THE government has intercepted 30,000 biosecurity risks in less than 12 months and one of the nation's most senior public servants has admitted the system is under pressure
The nation's biosecurity strain was put under the spotlight, as officials from the Department of Agriculture, Water and Environment were grilled in a Senate estimates hearing on Tuesday.
DAWE head honcho Andrew Metcalfe said while biosecurity was well funded, he was concerned the risks would become increasingly difficult to manage.
"It would be remiss of me to say the system is not under pressure," Mr Metcalfe said.
"Certain diseases or pests, should they become established, will have catastrophic consequences - foot and mouth, African swine flu, African horse fever and kharpa beetle, just to name a few."
The government has committed $873 million to biosecurity in 2020/21.

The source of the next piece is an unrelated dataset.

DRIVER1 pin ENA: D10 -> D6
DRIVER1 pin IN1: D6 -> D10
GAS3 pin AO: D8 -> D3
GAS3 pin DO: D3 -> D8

However, a recent CSIRO report found the nation's biosecurity system would struggle to meet future challenges, even with a tripling of investment over the next 10 years, and was in need of an overhaul.
Last year, a plan to increase biosecurity funding through an export levy was suddenly scrapped, which Mr Metcalfe said was in response to the "deeply worrying" economic impact COVID-19 had on exporters.
"Effectively the funding has remained, [with the levy] there would be more contribution from users of the system and less from the taxpayer," he said.
"There's been no diminution in biosecurity effort, it's a question ultimately of who pays."
DAWE biosecurity deputy secretary Andrew Tongue said so far in this financial year, the department had counted nearly 30,000 interceptions, or more than 3300 a month.
"The most recent one was a container of rice from overseas where we found one live khapra beetle," Mr Tongue said.
The department was reluctant to single out what the number one biosecurity risk was, but Mr Tongue said the biggest issue was "pest and disease pressure".
"What we're seeing is a build up of pests and diseases poised on pathways that lead to Australia," he said.
"Those pathways could be natural ones from surrounding regions, or they could be trade pathways."
Mr Metcalfe said biosecurity risks all tended to follow similar pathways, so the department focused on putting levels of prevention throughout the system.
"What we have seen in 20/21 is a different travel pattern with the advent of COVID, international passenger arrivals have dropped dramatically, but we've seen a significant increase in mail items and shipping containers," he said.
"Because of the reduction of flights, we've been able to redeploy people because the reduction in passengers coincided with this big uplift in items coming by mail."
The National Farmers Federation has called on the government to establish a national biosecurity strategy.
"The industry feels like we've been lucky, and our fear is that our luck will run out and there will be a major incursion," NFF chief executive Tony Mahar said.